Critics (especially from attachment and emotionally focused therapy schools) argue that Bailey’s model is reductive, behaviorist, and neglects the lived emotional pain driving dysfunction. They point out that “base stability” can feel cold and authoritarian to families with trauma histories.
Bailey’s base family therapy is a structural-strategic, low-emotion, high-behavioral model for stabilizing high-conflict families. It prioritizes sequence over feeling, minimal agreements over deep insight, and therapist-directed calm over empathic resonance.
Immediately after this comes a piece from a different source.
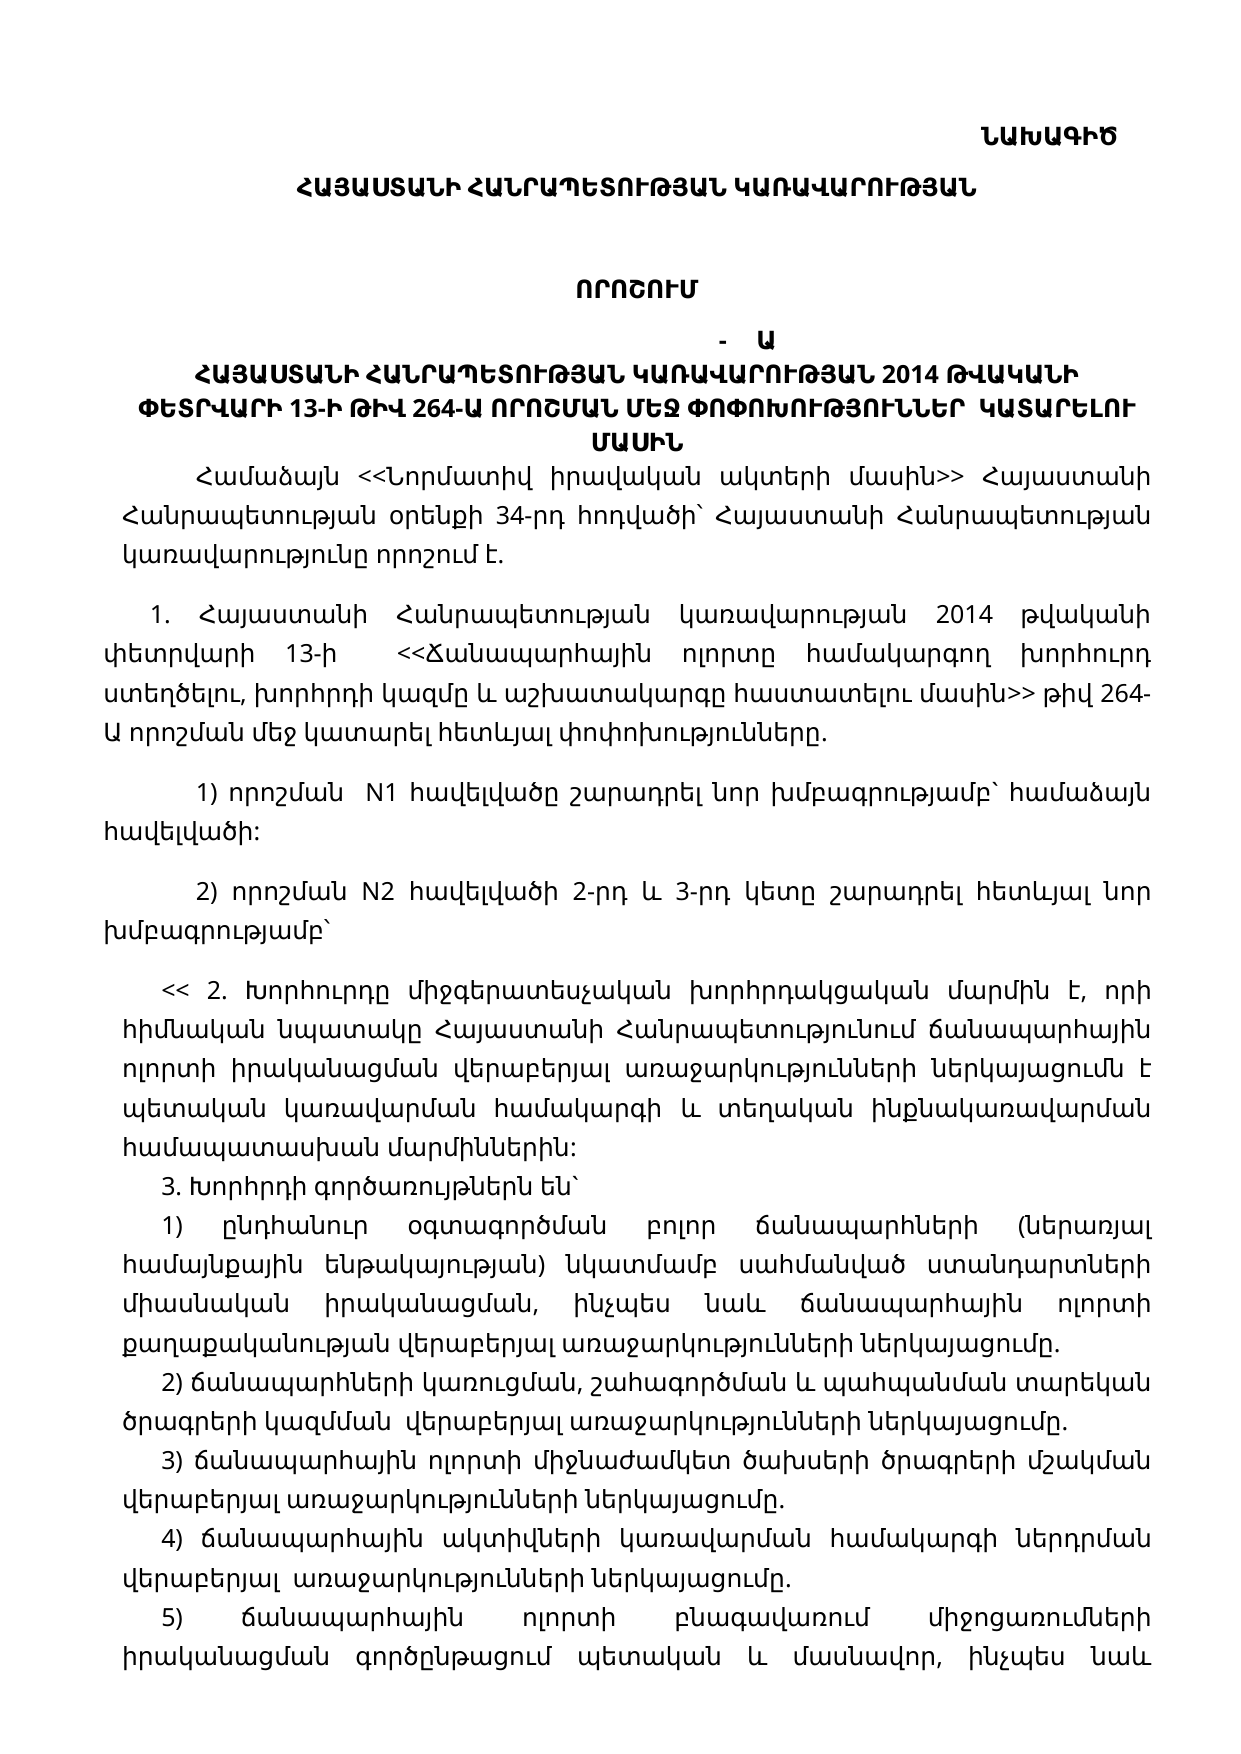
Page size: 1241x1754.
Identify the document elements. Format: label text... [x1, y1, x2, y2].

While limited in scope, it remains a crucial triage and foundational protocol for families where safety and predictability have collapsed. bailey base familytherapy
His most quoted line remains: “You cannot climb a mountain while the ground is still shaking. Build the base. Then, and only then, decide where to climb.” Build the base
In the landscape of family therapy, where grand theories often drift into abstraction, the work of C. Everett Bailey stands as a notable exception. His approach—often referred to as “Bailey’s Base Model” or simply “base family therapy”—is a pragmatic, ground-level methodology designed for high-conflict, multi-problem families who have failed to respond to insight-oriented or purely narrative interventions. In his model
However, proponents—particularly in community mental health, child protective services, and court-mandated family work—praise Bailey’s model as . It does not promise healing. It promises ceasefire and minimal predictability . For families where violence or chaos dominates, Bailey argued, a stable base is not a first step—it is the entire first phase of therapy.
Bailey’s central metaphor is military or architectural: a base is a secure point of operation from which all exploration and intervention proceeds. In his model, therapy does not begin with exploring family history, genograms, or emotional expression. Instead, it begins with —establishing minimal, observable, behavioral stability.